My former domestic help came to work one day in the early weeks of demonetisation, looking dreadfully ill. She had fever and the local pharmacies were refusing to sell her drugs for old money, which is the only thing she was left with after the government banned the use of Rs500 and Rs1,000 denomination notes.
Although she has a bank account, she has no credit card and doesn’t use her debit card (either she is suspicious of it or lacks the confidence).
I rummaged through ancient wooden drawers and was able to find some lower denomination notes, so that we were able to put together enough legal tender for her to buy the drugs she needed. She was better in two days.
This week’s column is not about demonetisation. It is about healthcare, the burning issue that no one—no political party, no fire-breathing politician—wants to talk about.
The Indian newspapers were full of reports of Obamacare—the US healthcare initiative of outgoing President Barack Obama—and will no doubt carry further reports when the new President does with it what he will do. Yet for the most part, there is only silence on healthcare in the world’s largest democracy.
The National Democratic Alliance (NDA) government has advanced the date for presenting the annual budget to 1 February, so that its proposals are passed by Parliament by 31 March, in time for the new financial year, which, in turn, will improve the efficiency with which projects are implemented, giving government departments enough time to plan and spend the money allocated them.
Yet, with only around a fortnight to go, it is astounding that a nation of 1.3 billion, with up to 90% working in the unregulated informal sector of the economy, has not immersed itself in debating how much the government plans to spend on what, and how it plans to find the money to execute precisely those projects that it wants implemented with greater efficiency.
This is not the failure of a particular government; it is the failure of the Indian state.
The biggest challenge for any country—developing, developed, least developed, emerging—is to ensure a population that is educated and healthy (conjoined areas), and that lives long and productive lives.
For a variety of reasons, the most successful nations in the matter of delivering healthcare are those that have in place programmes and services that have struck a balance between state responsibility and private sector involvement, usually tilting toward the former.
The fundamental view is that a healthy and educated workforce is the primary responsibility of the state, and that the private sector can help in achieving that goal by encouraging efficiency in delivery.
The best known commonly acknowledged healthcare systems are those of the UK, the Scandinavian countries and Canada, and all have varying degrees of robust state-led healthcare systems.
In the latest Commonwealth Fund ranking, an annual exercise, the UK tops a list of 11 developed countries, followed by Switzerland, Sweden, Australia, Germany, the Netherlands, New Zealand, Norway, France and Canada, with the US coming in last, as it does every year.
They were ranked for quality, access, equity, efficiency and healthy lives.
Ironically, the US, which prides itself on its market-based healthcare system, turned out to be the most expensive.
The report says, “People in the US go without needed healthcare because of cost; more often than people do in the other countries.
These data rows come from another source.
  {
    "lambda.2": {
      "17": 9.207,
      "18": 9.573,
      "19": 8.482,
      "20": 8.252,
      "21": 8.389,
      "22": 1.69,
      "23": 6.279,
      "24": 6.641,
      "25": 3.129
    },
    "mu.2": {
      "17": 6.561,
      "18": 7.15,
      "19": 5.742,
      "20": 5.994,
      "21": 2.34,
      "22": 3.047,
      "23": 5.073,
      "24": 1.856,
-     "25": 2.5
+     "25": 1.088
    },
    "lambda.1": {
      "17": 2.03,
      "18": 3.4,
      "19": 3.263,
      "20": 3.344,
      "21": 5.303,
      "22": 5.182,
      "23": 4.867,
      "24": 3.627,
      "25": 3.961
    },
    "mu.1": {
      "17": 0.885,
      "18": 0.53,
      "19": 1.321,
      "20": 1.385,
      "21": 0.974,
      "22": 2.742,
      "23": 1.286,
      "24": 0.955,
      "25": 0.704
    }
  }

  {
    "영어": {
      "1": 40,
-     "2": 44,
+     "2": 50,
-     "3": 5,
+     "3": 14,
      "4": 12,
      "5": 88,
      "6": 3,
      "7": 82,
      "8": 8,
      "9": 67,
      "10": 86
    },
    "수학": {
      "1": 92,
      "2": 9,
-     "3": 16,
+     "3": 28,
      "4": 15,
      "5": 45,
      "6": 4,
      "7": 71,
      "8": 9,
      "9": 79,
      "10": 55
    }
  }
Americans were the most likely to say they had access problems related to cost.”
By contrast, the Netherlands, the UK and Germany provide universal coverage with low out-of-pocket costs, while maintaining quick access to specialty services.
Another frequently cited ranking is one by the World Health Organization (WHO) from 2000, which places India at 112 in a list of 191 countries.
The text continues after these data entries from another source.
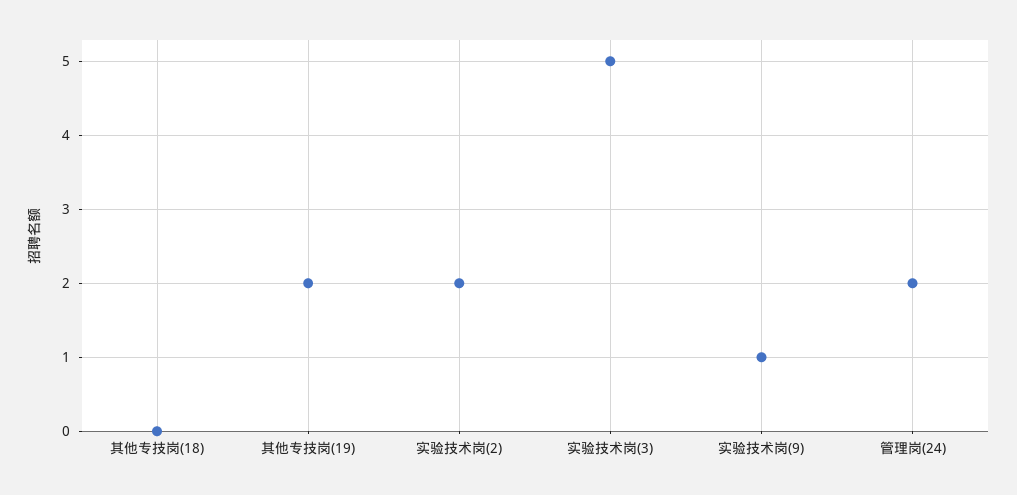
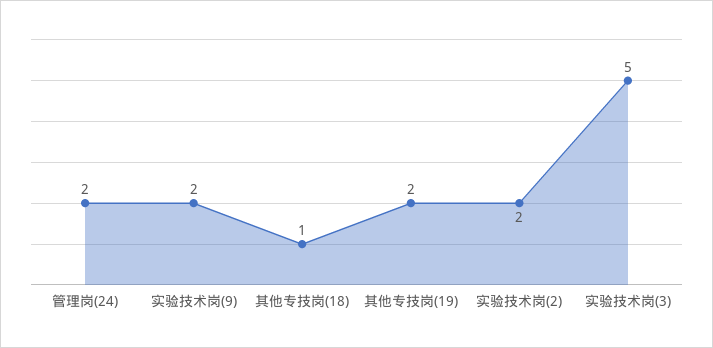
  {
-   "其他专技岗(18)": 0,
+   "其他专技岗(18)": 1,
    "其他专技岗(19)": 2,
    "实验技术岗(2)": 2,
    "实验技术岗(3)": 5,
-   "实验技术岗(9)": 1,
+   "实验技术岗(9)": 2,
    "管理岗(24)": 2
  }

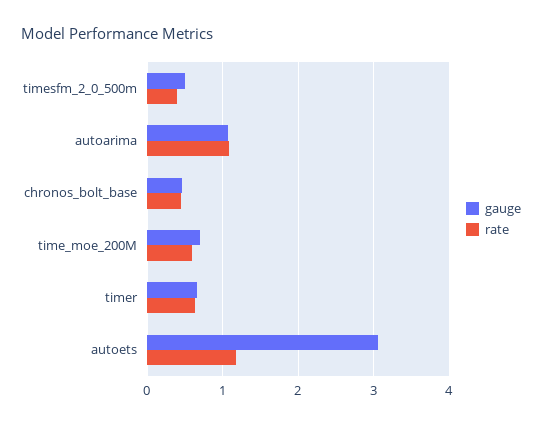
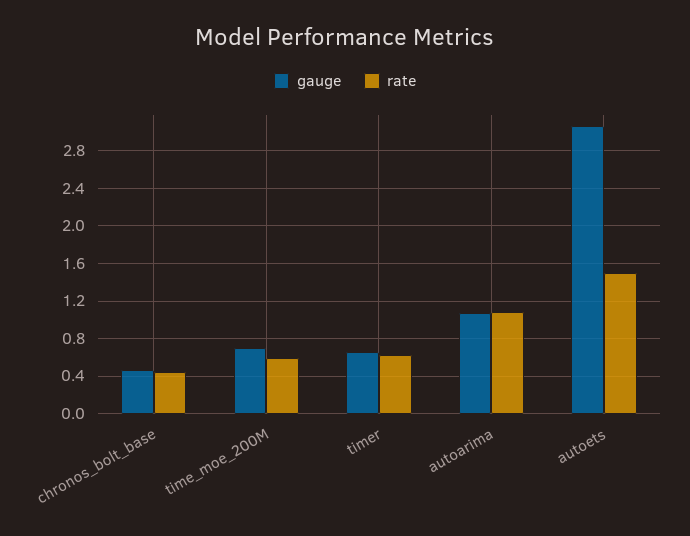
  {
    "gauge": {
-     "timesfm_2_0_500m": 0.5,
      "autoarima": 1.1,
      "chronos_bolt_base": 0.5,
      "time_moe_200M": 0.7,
      "timer": 0.7,
      "autoets": 3.1
    },
    "rate": {
-     "timesfm_2_0_500m": 0.4,
      "autoarima": 1.1,
      "chronos_bolt_base": 0.4,
      "time_moe_200M": 0.6,
      "timer": 0.6,
-     "autoets": 1.2
+     "autoets": 1.5
    }
  }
As expected, such rankings are fiercely controversial on many counts, including the methodology used to compile them.
But there’s a common strand.
Countries that are best at delivering good-quality healthcare at low cost to their populations are signed up to the idea of universal health coverage.
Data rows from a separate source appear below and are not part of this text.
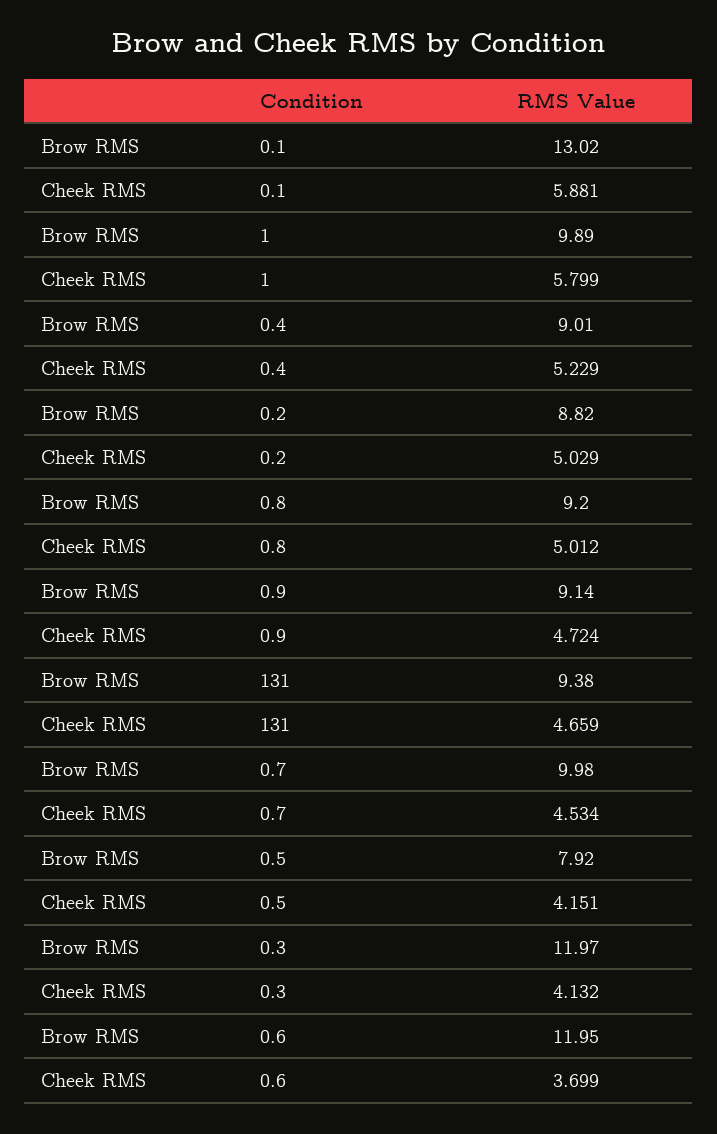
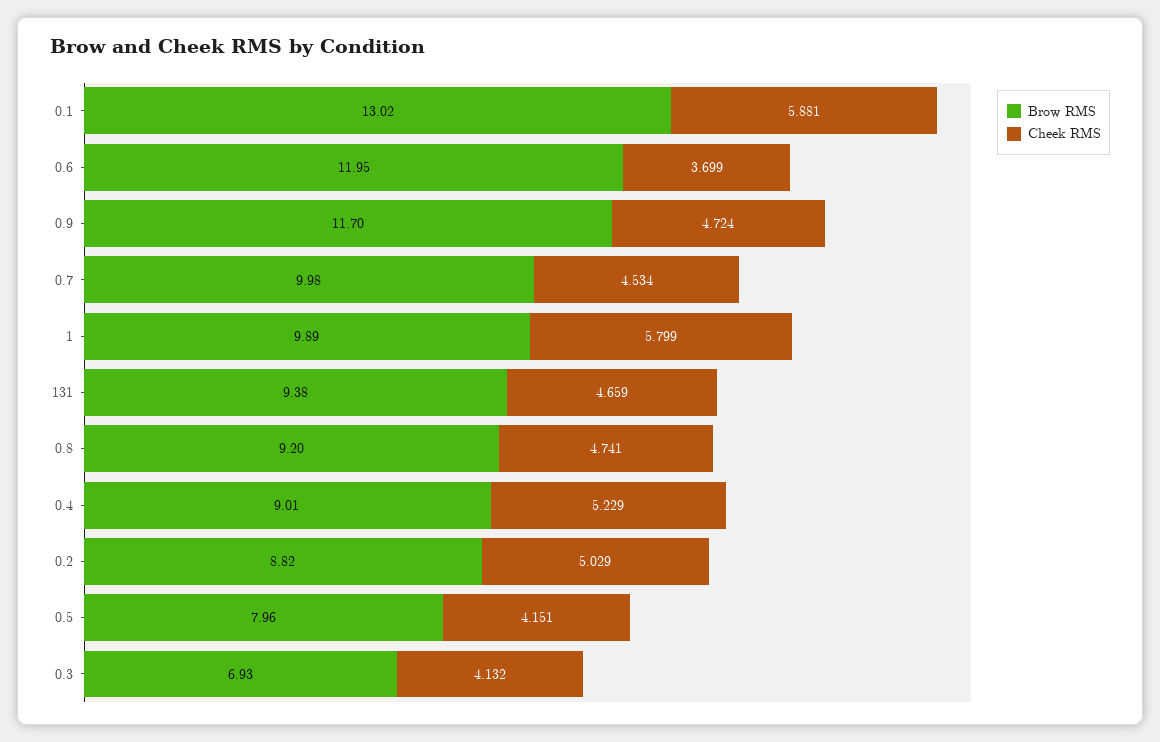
  {
    "Brow RMS": {
      "0.1": 13.02,
      "1": 9.89,
      "0.4": 9.01,
      "0.2": 8.82,
      "0.8": 9.2,
-     "0.9": 9.14,
+     "0.9": 11.7,
      "131": 9.38,
      "0.7": 9.98,
-     "0.5": 7.92,
+     "0.5": 7.96,
-     "0.3": 11.97,
+     "0.3": 6.93,
      "0.6": 11.95
    },
    "Cheek RMS": {
      "0.1": 5.881,
      "1": 5.799,
      "0.4": 5.229,
      "0.2": 5.029,
-     "0.8": 5.012,
+     "0.8": 4.741,
      "0.9": 4.724,
      "131": 4.659,
      "0.7": 4.534,
      "0.5": 4.151,
      "0.3": 4.132,
      "0.6": 3.699
    }
  }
It is not that India is not signed up to the idea—it’s just that it appears to be doing nothing much about it.
If it had done so, my domestic help—even in the exceptional circumstances of demonetisation—would have been able to access the drugs she needed.
In the absence of a health insurance scheme guaranteed by the state and vigorously enforced—and perhaps because she is a woman and a poor woman at that—she was turned away by the high street chemists who are answerable to no one.
It was an unconscionable act.
The WHO ranking attempts to measure the “expectations” of populations about the healthcare system. It is safe to assume that my former domestic help had no expectations of the system.
Yet—and she will be unaware of this fact because there is no debate on it—India does have a universal health plan in place. In 2012, the previous United Progressive Alliance (UPA) government declared grandly: “India is embarking on an ambitious target of achieving universal health coverage for all during 12th Plan period. Everybody will be entitled to comprehensive health security in the country. It will be obligatory on the part of the State to provide adequate food, appropriate medical care, safe drinking water, proper sanitation, education and health-related information for good health.”
The 12th Five-Year Plan ends in March and those grand pronouncements are set to remain on paper.
The current National Democratic Alliance (NDA) government’s push to universalize a state insurance scheme, along a welfare state model, is also praise-worthy.
In the meantime, far too many Indians will die before their time in 2017, too many in their infancy, too many women in pregnancy.
Even as India makes a tortuous climb up the rankings for ease of doing business, the nation accords scant regard to healthcare, encouraging rampant self-medication and turning a blind eye to escalating out-of-pocket expenses.